Il Toto-Quirinale, tra le possibilità di Casini e i piani di Renzi

Con l’apertura del semestre bianco e, partendo dalla esclusione di Mattarella come ricandidato, secondo un suo desiderio, si apre il toto-quirinale e  alle grandi manovre per il Quirinale.

Il più gettonato come futuro presidente è Mario Draghi anche se  oltre settant’anni di storia parlamentare dicono che la strada per il Colle più alto è irta di trabocchetti e  se c’è un momento dove la dissimulazione da mestiere si trasforma in arte è proprio l’elezione del presidente della Repubblica.

Per l’elezione del Capo dello Stato una trama ci vuole, così come occorre un king maker che conduce il gioco. L’ultimo è stato Renzi con l’elezione di Mattarella. Ma allora era segretario del Pd nonché premier, reduce da un clamoroso 41 per cento totalizzato alle Europee del 2014. Ora è il leader di Italia Viva, due punti scarsi nei sondaggi, compensati da una grande spregiudicatezza manovriera. In mano ha due carte: Casini e Marta Cartabia, la guardasigilli, in pratica ascrivibili a centrodestra che  tra parlamentari e delegati regionali totalizza poco meno della metà dei Grandi elettori.

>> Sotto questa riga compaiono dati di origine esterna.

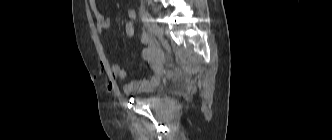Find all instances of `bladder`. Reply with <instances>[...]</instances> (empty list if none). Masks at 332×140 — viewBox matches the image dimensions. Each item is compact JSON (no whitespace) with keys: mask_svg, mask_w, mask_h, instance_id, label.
Here are the masks:
<instances>
[{"mask_svg":"<svg viewBox=\"0 0 332 140\" xmlns=\"http://www.w3.org/2000/svg\"><path fill=\"white\" fill-rule=\"evenodd\" d=\"M160 86V79L153 78L150 79L148 86L141 92V95L143 97H148L152 94H154Z\"/></svg>","mask_w":332,"mask_h":140,"instance_id":"bladder-1","label":"bladder"}]
</instances>
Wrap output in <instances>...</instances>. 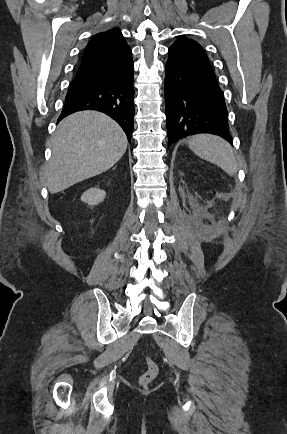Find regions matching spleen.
Wrapping results in <instances>:
<instances>
[{"instance_id":"3e777b00","label":"spleen","mask_w":287,"mask_h":434,"mask_svg":"<svg viewBox=\"0 0 287 434\" xmlns=\"http://www.w3.org/2000/svg\"><path fill=\"white\" fill-rule=\"evenodd\" d=\"M189 148L199 157L216 164L228 175L237 173V161L231 145L221 137L199 134L190 138Z\"/></svg>"}]
</instances>
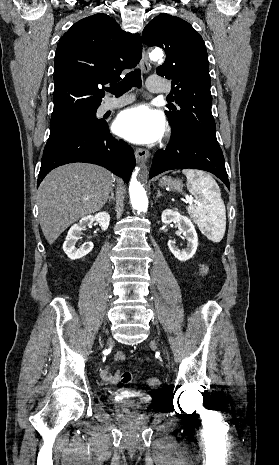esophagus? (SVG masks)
Instances as JSON below:
<instances>
[{
  "label": "esophagus",
  "mask_w": 279,
  "mask_h": 465,
  "mask_svg": "<svg viewBox=\"0 0 279 465\" xmlns=\"http://www.w3.org/2000/svg\"><path fill=\"white\" fill-rule=\"evenodd\" d=\"M140 66H141V69H142V71L144 73H148L150 71L151 66H150L149 59H148V56H147L144 48H143V51H142V58H141V61H140ZM149 156H150V152L147 149L137 148L135 150V157H136L137 163L146 162L148 160Z\"/></svg>",
  "instance_id": "obj_1"
}]
</instances>
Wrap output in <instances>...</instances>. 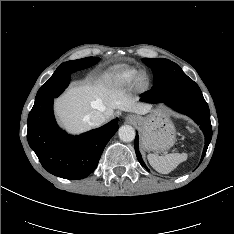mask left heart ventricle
Masks as SVG:
<instances>
[{"mask_svg":"<svg viewBox=\"0 0 234 234\" xmlns=\"http://www.w3.org/2000/svg\"><path fill=\"white\" fill-rule=\"evenodd\" d=\"M145 79H146V77H145V76H143L142 81H145Z\"/></svg>","mask_w":234,"mask_h":234,"instance_id":"b2bd125f","label":"left heart ventricle"}]
</instances>
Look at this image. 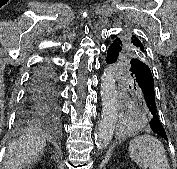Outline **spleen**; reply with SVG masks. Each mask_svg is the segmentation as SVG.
Returning <instances> with one entry per match:
<instances>
[{
    "instance_id": "spleen-1",
    "label": "spleen",
    "mask_w": 177,
    "mask_h": 169,
    "mask_svg": "<svg viewBox=\"0 0 177 169\" xmlns=\"http://www.w3.org/2000/svg\"><path fill=\"white\" fill-rule=\"evenodd\" d=\"M131 159L144 169H170L161 141L151 135H142L129 143Z\"/></svg>"
}]
</instances>
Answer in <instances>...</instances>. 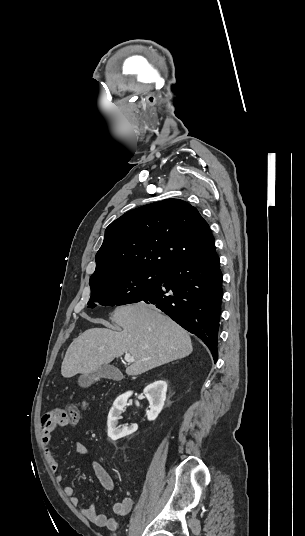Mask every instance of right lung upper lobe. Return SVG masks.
I'll return each mask as SVG.
<instances>
[{
	"instance_id": "1",
	"label": "right lung upper lobe",
	"mask_w": 305,
	"mask_h": 536,
	"mask_svg": "<svg viewBox=\"0 0 305 536\" xmlns=\"http://www.w3.org/2000/svg\"><path fill=\"white\" fill-rule=\"evenodd\" d=\"M209 225L198 210L166 199L131 210L105 231L90 281L134 271H163L215 247Z\"/></svg>"
}]
</instances>
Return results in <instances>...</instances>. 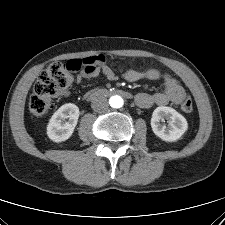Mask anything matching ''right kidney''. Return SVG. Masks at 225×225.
<instances>
[{
  "label": "right kidney",
  "instance_id": "obj_1",
  "mask_svg": "<svg viewBox=\"0 0 225 225\" xmlns=\"http://www.w3.org/2000/svg\"><path fill=\"white\" fill-rule=\"evenodd\" d=\"M79 108L73 103L62 105L51 117L47 126V135L53 142L69 139L77 125Z\"/></svg>",
  "mask_w": 225,
  "mask_h": 225
}]
</instances>
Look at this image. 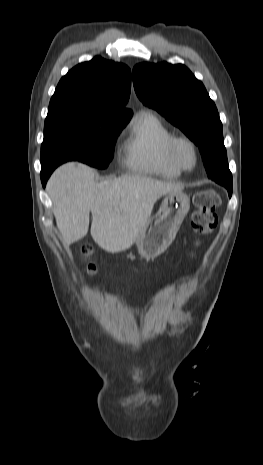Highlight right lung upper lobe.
<instances>
[{
  "label": "right lung upper lobe",
  "instance_id": "right-lung-upper-lobe-1",
  "mask_svg": "<svg viewBox=\"0 0 263 465\" xmlns=\"http://www.w3.org/2000/svg\"><path fill=\"white\" fill-rule=\"evenodd\" d=\"M130 89L131 71L126 65L95 57L61 78L49 108L84 107L132 116V111L125 108Z\"/></svg>",
  "mask_w": 263,
  "mask_h": 465
}]
</instances>
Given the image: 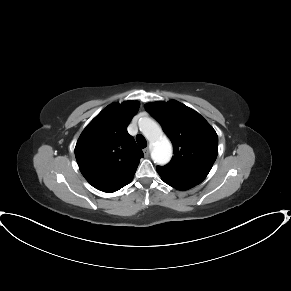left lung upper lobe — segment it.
I'll return each instance as SVG.
<instances>
[{
  "instance_id": "5c2ea615",
  "label": "left lung upper lobe",
  "mask_w": 291,
  "mask_h": 291,
  "mask_svg": "<svg viewBox=\"0 0 291 291\" xmlns=\"http://www.w3.org/2000/svg\"><path fill=\"white\" fill-rule=\"evenodd\" d=\"M145 107L161 124L174 148L170 163L156 168L161 178L187 186L202 182L217 157L215 130L200 114L176 100L149 103Z\"/></svg>"
}]
</instances>
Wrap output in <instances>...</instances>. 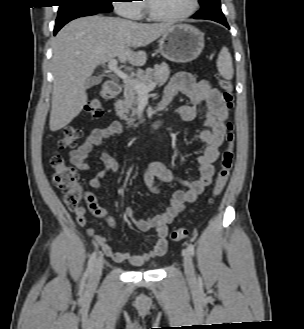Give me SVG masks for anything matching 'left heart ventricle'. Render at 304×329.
<instances>
[{"mask_svg": "<svg viewBox=\"0 0 304 329\" xmlns=\"http://www.w3.org/2000/svg\"><path fill=\"white\" fill-rule=\"evenodd\" d=\"M153 9L161 15H179L188 11L192 0H150Z\"/></svg>", "mask_w": 304, "mask_h": 329, "instance_id": "1", "label": "left heart ventricle"}]
</instances>
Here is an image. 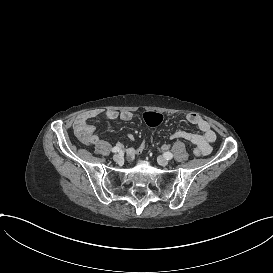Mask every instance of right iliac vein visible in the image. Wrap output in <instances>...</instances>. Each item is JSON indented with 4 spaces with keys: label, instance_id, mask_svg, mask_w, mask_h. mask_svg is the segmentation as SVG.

Ilario Lombardo sulla Stampa  attorno al prossimo inquilino del Colle  cita una fonte del Pd che gli avrebbe confermato che in ballo non ci sono solo Mattarella (cui si chiederebbe il bis come a Napolitano), Cartabia e Draghi.

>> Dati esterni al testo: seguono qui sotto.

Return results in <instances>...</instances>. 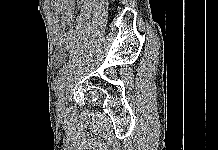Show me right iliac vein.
<instances>
[{
    "instance_id": "63e3f726",
    "label": "right iliac vein",
    "mask_w": 218,
    "mask_h": 150,
    "mask_svg": "<svg viewBox=\"0 0 218 150\" xmlns=\"http://www.w3.org/2000/svg\"><path fill=\"white\" fill-rule=\"evenodd\" d=\"M66 91H67V88H66V84H65L63 89L59 92V97H58V101H57V110L61 115L64 114Z\"/></svg>"
}]
</instances>
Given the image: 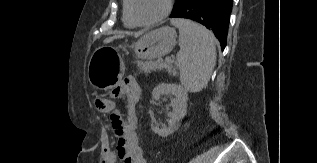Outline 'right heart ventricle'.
I'll use <instances>...</instances> for the list:
<instances>
[{
  "mask_svg": "<svg viewBox=\"0 0 317 163\" xmlns=\"http://www.w3.org/2000/svg\"><path fill=\"white\" fill-rule=\"evenodd\" d=\"M123 23L128 28H133L135 24L131 21L128 11H127V0H123V16H122Z\"/></svg>",
  "mask_w": 317,
  "mask_h": 163,
  "instance_id": "right-heart-ventricle-1",
  "label": "right heart ventricle"
}]
</instances>
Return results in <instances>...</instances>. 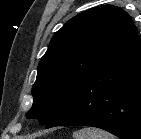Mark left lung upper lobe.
Masks as SVG:
<instances>
[{
  "label": "left lung upper lobe",
  "instance_id": "1",
  "mask_svg": "<svg viewBox=\"0 0 141 139\" xmlns=\"http://www.w3.org/2000/svg\"><path fill=\"white\" fill-rule=\"evenodd\" d=\"M136 36L130 16L116 6L95 7L70 19L39 62L27 117L47 125L83 81Z\"/></svg>",
  "mask_w": 141,
  "mask_h": 139
}]
</instances>
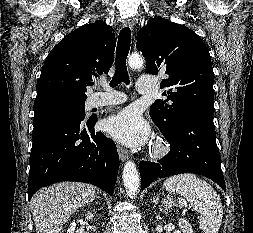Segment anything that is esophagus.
<instances>
[{"mask_svg":"<svg viewBox=\"0 0 253 233\" xmlns=\"http://www.w3.org/2000/svg\"><path fill=\"white\" fill-rule=\"evenodd\" d=\"M135 25V21L133 18H127L126 20L123 21V26L124 27H129V28H133ZM117 151H118V154H119V157H120V160L122 162L126 161L129 157V153L126 149H124L123 147L121 146H117Z\"/></svg>","mask_w":253,"mask_h":233,"instance_id":"34e87169","label":"esophagus"}]
</instances>
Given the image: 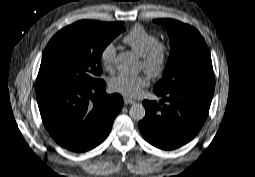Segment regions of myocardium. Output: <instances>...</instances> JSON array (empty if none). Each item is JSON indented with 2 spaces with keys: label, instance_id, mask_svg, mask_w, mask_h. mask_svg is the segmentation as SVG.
<instances>
[{
  "label": "myocardium",
  "instance_id": "1",
  "mask_svg": "<svg viewBox=\"0 0 255 177\" xmlns=\"http://www.w3.org/2000/svg\"><path fill=\"white\" fill-rule=\"evenodd\" d=\"M170 45L166 41L158 40L155 42L142 56L143 70L150 77H158L165 71L169 57H170Z\"/></svg>",
  "mask_w": 255,
  "mask_h": 177
}]
</instances>
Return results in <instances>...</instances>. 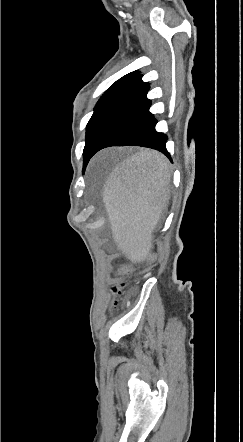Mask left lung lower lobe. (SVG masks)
<instances>
[{
    "mask_svg": "<svg viewBox=\"0 0 243 442\" xmlns=\"http://www.w3.org/2000/svg\"><path fill=\"white\" fill-rule=\"evenodd\" d=\"M148 90L149 84L143 82L107 112L84 149V162L103 148L126 145L156 149L171 160L165 147L167 136L155 130L157 120L149 112Z\"/></svg>",
    "mask_w": 243,
    "mask_h": 442,
    "instance_id": "1",
    "label": "left lung lower lobe"
}]
</instances>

Sarebbero in stato avanzato anche le trattative sul nome di Pierferdinando Casini. Trattative che implicano anche un certo protagonismo da parte dei partiti di centrodestra, in primis Forza Italia. Tanto che è proprio una fonte di Forza Italia a confermare che quel nome fa parte ormai della partita. “Casini è in partita nel caso in cui Mattarella non fosse disponibile per un altro mandato, anche a termine, fino alle elezioni politiche del 2023. Quelle che dimezzeranno il numero dei parlamentari”. Ora, è noto che fare un nome per il Quirinale non sempre significa lanciarlo in pista, anzi spesso si tratta di un espediente per togliere di mezzo un candidato scomodo.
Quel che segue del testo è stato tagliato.